**Exercise material:**
===============

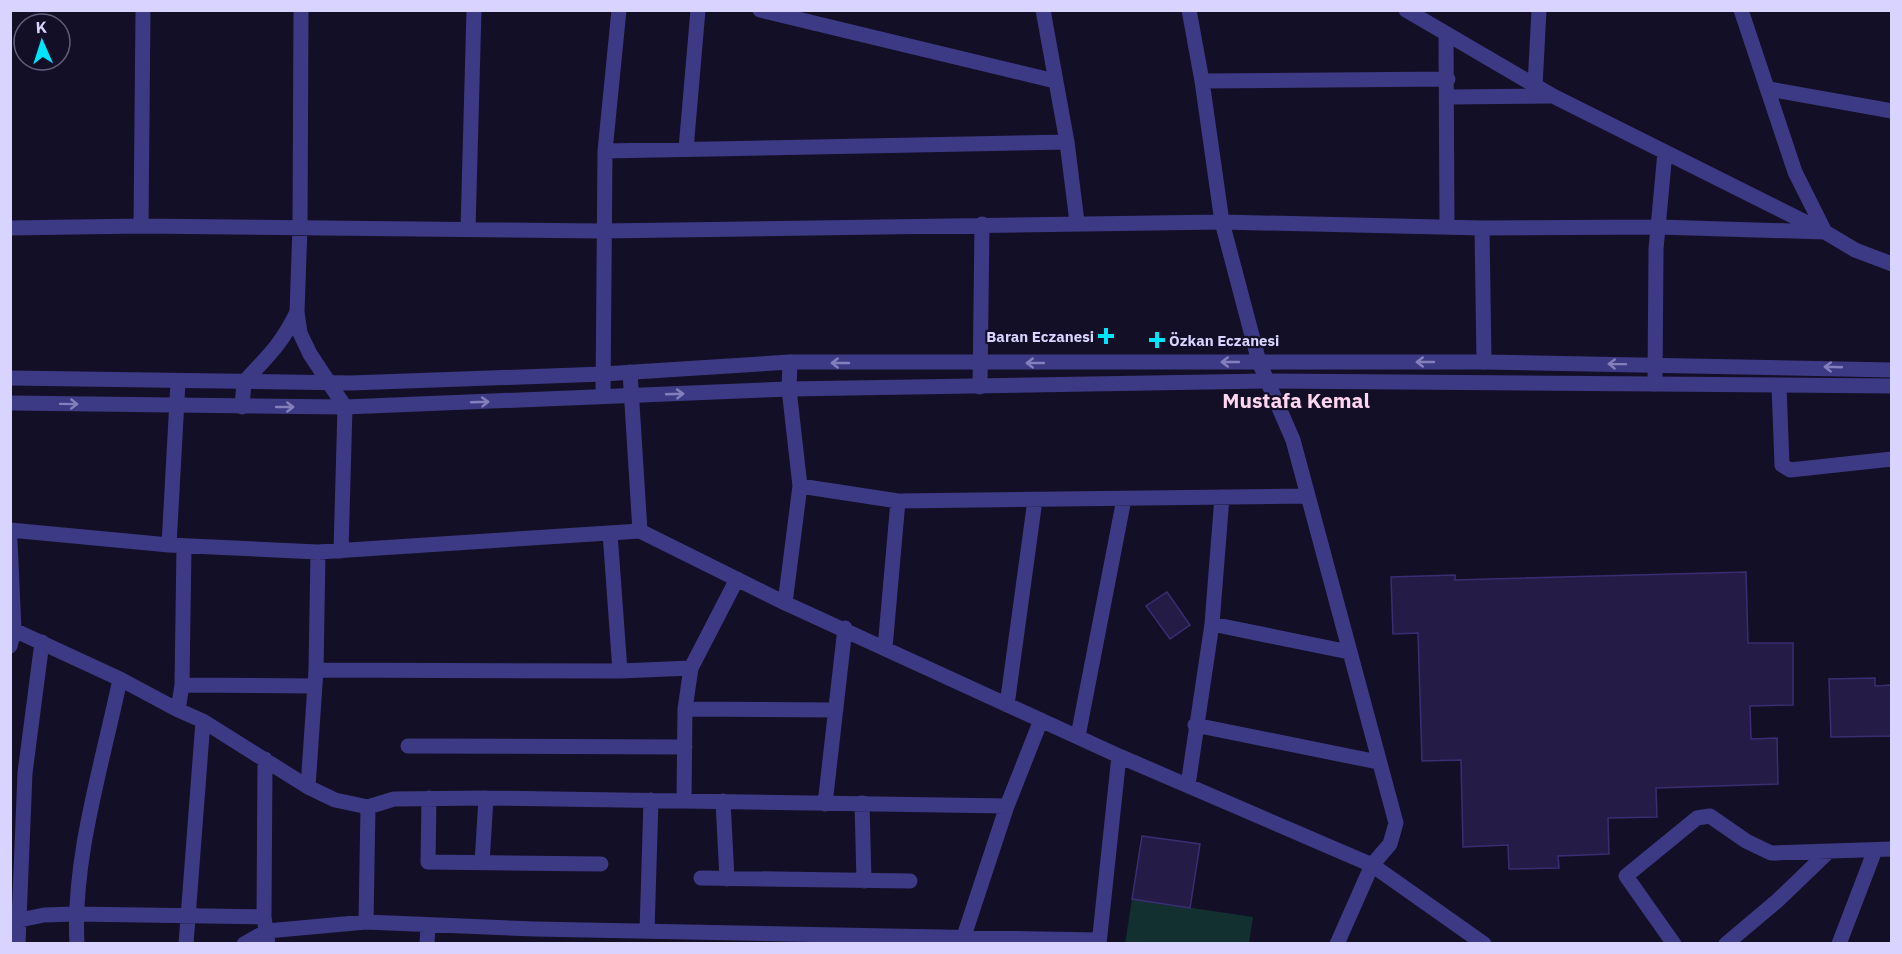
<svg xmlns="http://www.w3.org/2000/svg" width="1902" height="954" font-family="'IBM Plex Sans',sans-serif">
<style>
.green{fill:#12302f}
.building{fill:#241b47;stroke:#3b2d73;stroke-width:1.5}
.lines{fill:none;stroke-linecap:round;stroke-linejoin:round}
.minor{stroke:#3d3a85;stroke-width:15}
.tertiary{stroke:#3d3a85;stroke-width:15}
.oneway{stroke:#837fbc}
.poi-dot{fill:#00e5ff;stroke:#130f26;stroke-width:2}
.labels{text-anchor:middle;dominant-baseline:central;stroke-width:4.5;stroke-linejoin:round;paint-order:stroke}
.poi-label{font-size:15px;font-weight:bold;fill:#d9d4ff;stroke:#130f26;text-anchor:end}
.district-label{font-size:21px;font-weight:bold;fill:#ffd6f0;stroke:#130f26}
</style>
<rect width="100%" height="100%" fill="#130f26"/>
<path class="green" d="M1132,899L1253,917L1249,943L1125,944Z"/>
<path class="building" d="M1746,572L1748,643H1793V705L1750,706L1751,739L1777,738L1778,784L1656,788L1657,817L1608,818L1609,854L1558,856L1559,868L1509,869L1508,845L1463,847L1461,760L1422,761L1418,633L1393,634L1391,577L1455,575V580Z
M1167,592L1190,625L1170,639L1146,606Z
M1875,678V686L1892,685V736L1831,737L1829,679Z
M1142,836L1200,844L1190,908L1132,899Z"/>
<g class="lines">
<path class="minor" d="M301,10L300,227L297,312L300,333L310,354L345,407L341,551
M760,10L1055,81
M1043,10L1067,142L1077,222
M1189,10L1202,81L1222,222L1259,362L1293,440L1396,823L1390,844L1372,865L1337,944
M1406,10L1553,96L1825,232L1855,250L1892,264
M1446,36L1447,227
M1202,81L1448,79
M1535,86L1539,10
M1769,89L1892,111
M1448,97L1550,96
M686,149L698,10
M605,151L1067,142
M141,226L143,10
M10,228L141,226L602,231L1222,222L1482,228L1659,227L1825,232L1795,172L1741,10
M1482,228L1484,362
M468,229L474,10
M1655,384L1656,249L1665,152
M1779,386L1782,465L1790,470L1892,459
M980,387L982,224
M603,396L605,151L619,10
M242,407L244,382C267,357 282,344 297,312
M800,486L898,501L1307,496
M10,530L169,545L318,552L640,531L630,372
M640,531L785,603L1119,756L1372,865
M610,533L620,671
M10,541L14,630L10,646
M169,545L178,382
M184,546L182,685L178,710L203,721L308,787L335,800L368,807L394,799L486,798L1007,806
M785,603L800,486L789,389L790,362
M1212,624L1349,652
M14,630L120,679L178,710
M885,648L898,501
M316,670L620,671L691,668
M182,685L315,686
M1007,705L1035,500
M685,709L836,710
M1195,725L1378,762
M1078,736L1124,499
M408,746L685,747
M265,759L264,917L268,944
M1188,785L1212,624L1222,497
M308,787L316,670L318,552
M429,798L428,862L601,864
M684,801L685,709L691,668L737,579
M723,801L727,879
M862,803L864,881
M825,804L845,628
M482,863L486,798
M701,878L910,881
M10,922L44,915L75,914L264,917
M366,922L368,807
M647,931L651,800
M964,936L1007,806L1041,720
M18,944L25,773L42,642
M77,944C72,859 103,762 120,679
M186,944L203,721
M244,944L267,931L366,922L535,929L1099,940
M427,944L428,925
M1099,944L1119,756
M1674,944L1626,876L1697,818L1710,816L1746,841L1771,853L1892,849
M1726,944L1777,901L1828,852
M1839,944L1875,850"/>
<path class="tertiary" d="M10,378L351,383L603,374L790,362H1484L1892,370
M10,403L345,407L789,389L1267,381L1892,386
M1372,865L1484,944"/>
</g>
<defs><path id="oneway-shaft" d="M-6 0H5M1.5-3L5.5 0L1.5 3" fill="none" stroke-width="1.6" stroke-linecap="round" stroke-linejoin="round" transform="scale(1.5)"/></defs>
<g class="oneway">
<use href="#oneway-shaft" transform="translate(1230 362) rotate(180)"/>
<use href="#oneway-shaft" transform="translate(1425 362) rotate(-180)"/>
<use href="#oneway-shaft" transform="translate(840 363) rotate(-180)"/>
<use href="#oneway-shaft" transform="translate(1035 363) rotate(180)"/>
<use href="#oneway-shaft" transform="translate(1617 364) rotate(-179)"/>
<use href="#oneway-shaft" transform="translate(1833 367) rotate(-178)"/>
<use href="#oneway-shaft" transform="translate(675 394) rotate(-2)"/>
<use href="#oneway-shaft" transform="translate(480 402) rotate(-2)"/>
<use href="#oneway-shaft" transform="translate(69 404) rotate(1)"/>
<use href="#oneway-shaft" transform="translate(285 407)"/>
</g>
<g class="poi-dot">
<path d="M1103 327h6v6h6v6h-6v6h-6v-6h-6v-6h6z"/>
<path d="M1154 331h6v6h6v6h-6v6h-6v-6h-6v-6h6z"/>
</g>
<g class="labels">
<g class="poi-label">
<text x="1094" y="336">Baran Eczanesi</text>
<text x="1169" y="340" text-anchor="start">Özkan Eczanesi</text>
</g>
<g class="district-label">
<text x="1296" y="400">Mustafa Kemal</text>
</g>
</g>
<rect width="1902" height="954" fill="none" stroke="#d9d4ff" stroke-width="24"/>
<g transform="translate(42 42) rotate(357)"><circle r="28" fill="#130f26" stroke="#625e7d" stroke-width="1.5"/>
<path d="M0-4.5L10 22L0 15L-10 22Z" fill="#00e5ff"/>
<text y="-9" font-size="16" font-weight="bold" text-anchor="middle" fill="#d9d4ff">K</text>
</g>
</svg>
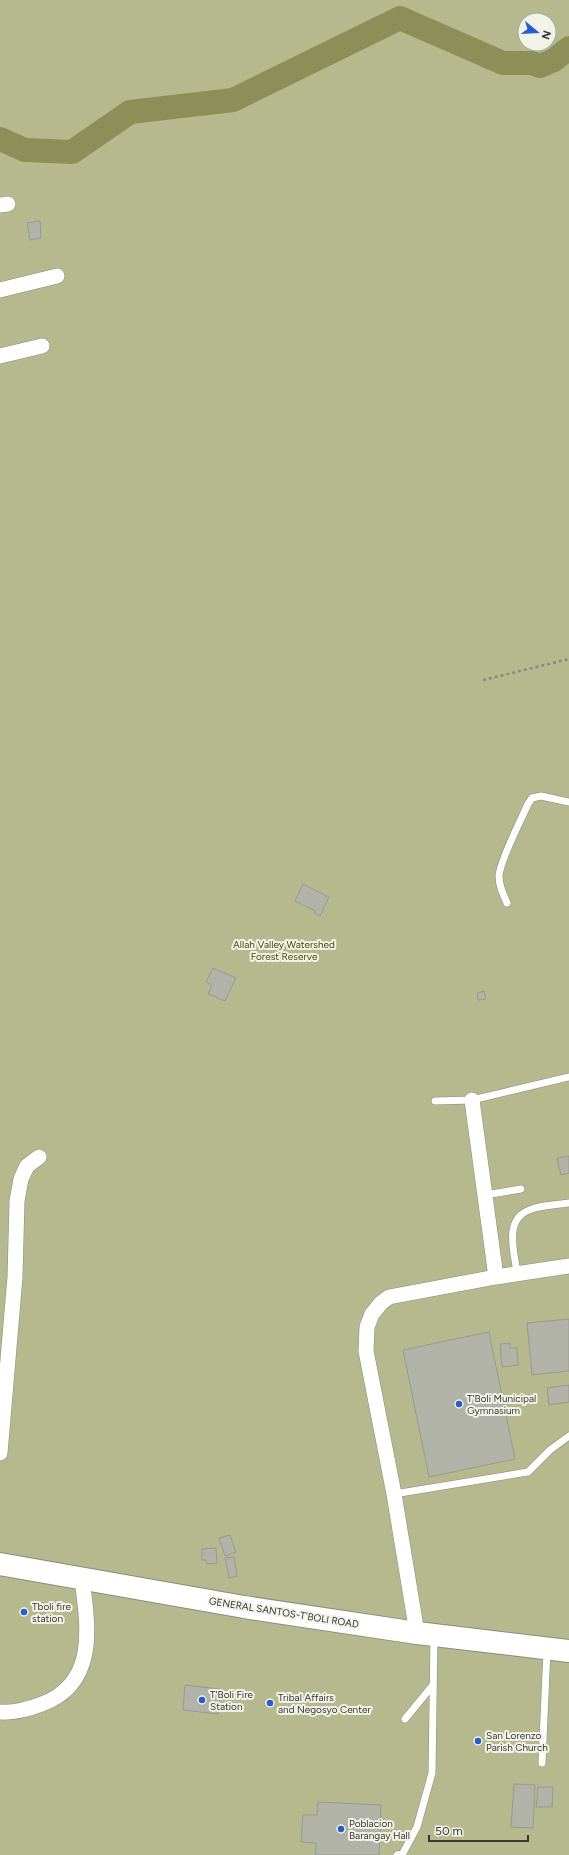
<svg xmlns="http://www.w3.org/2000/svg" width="569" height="1855" font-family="Figtree,sans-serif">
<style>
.green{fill:#b5b98d;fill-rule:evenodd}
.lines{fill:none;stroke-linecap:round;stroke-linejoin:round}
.river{stroke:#8c9058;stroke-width:24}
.building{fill:#b1b2a8;stroke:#989a90}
.lane-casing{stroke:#8a8b81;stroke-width:8}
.street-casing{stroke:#8a8b81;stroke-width:16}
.primary-casing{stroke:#8a8b81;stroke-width:24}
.path{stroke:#8a8a83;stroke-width:2.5;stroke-dasharray:3 3;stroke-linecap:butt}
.lane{stroke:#fff;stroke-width:7}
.street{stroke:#fff;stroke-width:15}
.primary{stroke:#fff;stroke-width:22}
.poi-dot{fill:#285dcb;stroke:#f1f3e8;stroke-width:1.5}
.labels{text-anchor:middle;stroke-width:4;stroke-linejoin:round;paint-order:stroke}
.park-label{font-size:10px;fill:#484b04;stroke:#f1f3e8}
.poi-label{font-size:10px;fill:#373733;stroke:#f1f3e8;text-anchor:start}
.street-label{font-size:10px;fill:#373733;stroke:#f1f3e8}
</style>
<rect width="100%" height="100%" fill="#e4e5db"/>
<path class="green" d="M0,0H569V1855H0ZM525,20H549V44H525Z"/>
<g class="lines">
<path class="river" d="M0,139L25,150L72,152L130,112L233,100L400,18L503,63H532L540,66L554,60L569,48"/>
</g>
<path class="building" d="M40,221L41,238L30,240L27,223Z
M303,884L329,897L320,916L314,913L315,911L295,901Z
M213,968L236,978L225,1001L208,994L212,985L206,982Z
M484,991L486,999L478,1000L477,993Z
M569,1156V1173L561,1175L557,1158Z
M569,1319V1371L532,1375L527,1323Z
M489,1332L515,1459L429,1477L403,1350Z
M510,1343V1348H517L518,1365L502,1367L500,1344Z
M569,1385V1402L549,1405L547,1388Z
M230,1535L236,1552L225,1556L219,1538Z
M216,1548L217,1563L207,1564L206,1560H202V1549Z
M234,1557L237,1576L229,1578L225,1558Z
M185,1685L220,1689L218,1714L183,1710Z
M514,1784L535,1785L533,1828L511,1827Z
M538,1787H553L552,1807H536Z
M318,1802L381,1805L379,1855H315L316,1843L301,1842L303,1815H317Z"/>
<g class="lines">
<g class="lane-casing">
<path id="lane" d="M507,903C503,894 499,886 499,876C500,860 521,820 528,804L532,798L541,796L569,802
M435,1101L472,1100L569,1077
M485,1195L521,1189
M517,1273C514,1250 503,1218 532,1209C543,1205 557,1205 569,1203
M394,1494L528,1472L550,1450L569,1436
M405,1719L433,1685
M542,1763L547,1650
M397,1855L403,1853L417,1827L432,1773L434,1637"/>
</g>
<g class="street-casing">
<path id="street" d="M0,205L8,204
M0,290L57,276
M0,356L42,346
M472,1100L496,1277
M0,1453L15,1277L17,1201L21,1179L27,1166L39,1157
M417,1633L394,1494L366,1351L367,1327L372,1314L381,1303L389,1297L496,1277L569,1266
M0,1712C14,1713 29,1709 42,1704C98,1683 88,1626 82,1579"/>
</g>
<g class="primary-casing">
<path id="primary" d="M0,1564L244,1607L417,1633L569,1651"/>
</g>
<path class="path" d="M483,680L569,659"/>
<use href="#lane" class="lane"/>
<use href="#street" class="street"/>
<use href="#primary" class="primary"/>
</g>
<g class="poi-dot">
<circle cx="459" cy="1404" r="4"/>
<circle cx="24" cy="1612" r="4"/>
<circle cx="202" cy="1700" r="4"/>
<circle cx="270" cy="1703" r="4"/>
<circle cx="478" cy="1741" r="4"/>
<circle cx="341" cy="1829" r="4"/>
</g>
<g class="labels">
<g class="park-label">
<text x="284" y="948">Allah Valley Watershed<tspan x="284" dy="12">Forest Reserve</tspan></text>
</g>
<g class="poi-label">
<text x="467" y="1402">T'Boli Municipal<tspan x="467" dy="12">Gymnasium</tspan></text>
<text x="32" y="1610">Tboli fire<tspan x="32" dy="12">station</tspan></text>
<text x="210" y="1698">T'Boli Fire<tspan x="210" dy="12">Station</tspan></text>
<text x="278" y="1701">Tribal Affairs<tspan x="278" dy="12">and Negosyo Center</tspan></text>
<text x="486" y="1739">San Lorenzo<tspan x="486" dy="12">Parish Church</tspan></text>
<text x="349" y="1827">Poblacion<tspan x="349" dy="12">Barangay Hall</tspan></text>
</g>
<g class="street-label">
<text transform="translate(284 1612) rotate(9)" y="4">GENERAL SANTOS-T'BOLI ROAD</text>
</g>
</g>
<g transform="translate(537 32) rotate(108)"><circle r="19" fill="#f1f3e8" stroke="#a7a8a0"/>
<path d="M0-3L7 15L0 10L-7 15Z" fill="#285dcb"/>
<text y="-6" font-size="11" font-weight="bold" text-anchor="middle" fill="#373733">N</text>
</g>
<path d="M429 1835v6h99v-6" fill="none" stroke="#373733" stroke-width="2"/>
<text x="435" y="1835" font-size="12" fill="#373733" stroke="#f1f3e8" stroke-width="3" paint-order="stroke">50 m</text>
</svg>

===============

**Work task:** Referring to the material above, set down exactly the lines between the line with "M1167,592L1190,625L1170,639L1146,606Z" and the line with "M169,545L178,382", inclusive, and no other lines.

**Problem solution:**
M1167,592L1190,625L1170,639L1146,606Z
M1875,678V686L1892,685V736L1831,737L1829,679Z
M1142,836L1200,844L1190,908L1132,899Z"/>
<g class="lines">
<path class="minor" d="M301,10L300,227L297,312L300,333L310,354L345,407L341,551
M760,10L1055,81
M1043,10L1067,142L1077,222
M1189,10L1202,81L1222,222L1259,362L1293,440L1396,823L1390,844L1372,865L1337,944
M1406,10L1553,96L1825,232L1855,250L1892,264
M1446,36L1447,227
M1202,81L1448,79
M1535,86L1539,10
M1769,89L1892,111
M1448,97L1550,96
M686,149L698,10
M605,151L1067,142
M141,226L143,10
M10,228L141,226L602,231L1222,222L1482,228L1659,227L1825,232L1795,172L1741,10
M1482,228L1484,362
M468,229L474,10
M1655,384L1656,249L1665,152
M1779,386L1782,465L1790,470L1892,459
M980,387L982,224
M603,396L605,151L619,10
M242,407L244,382C267,357 282,344 297,312
M800,486L898,501L1307,496
M10,530L169,545L318,552L640,531L630,372
M640,531L785,603L1119,756L1372,865
M610,533L620,671
M10,541L14,630L10,646
M169,545L178,382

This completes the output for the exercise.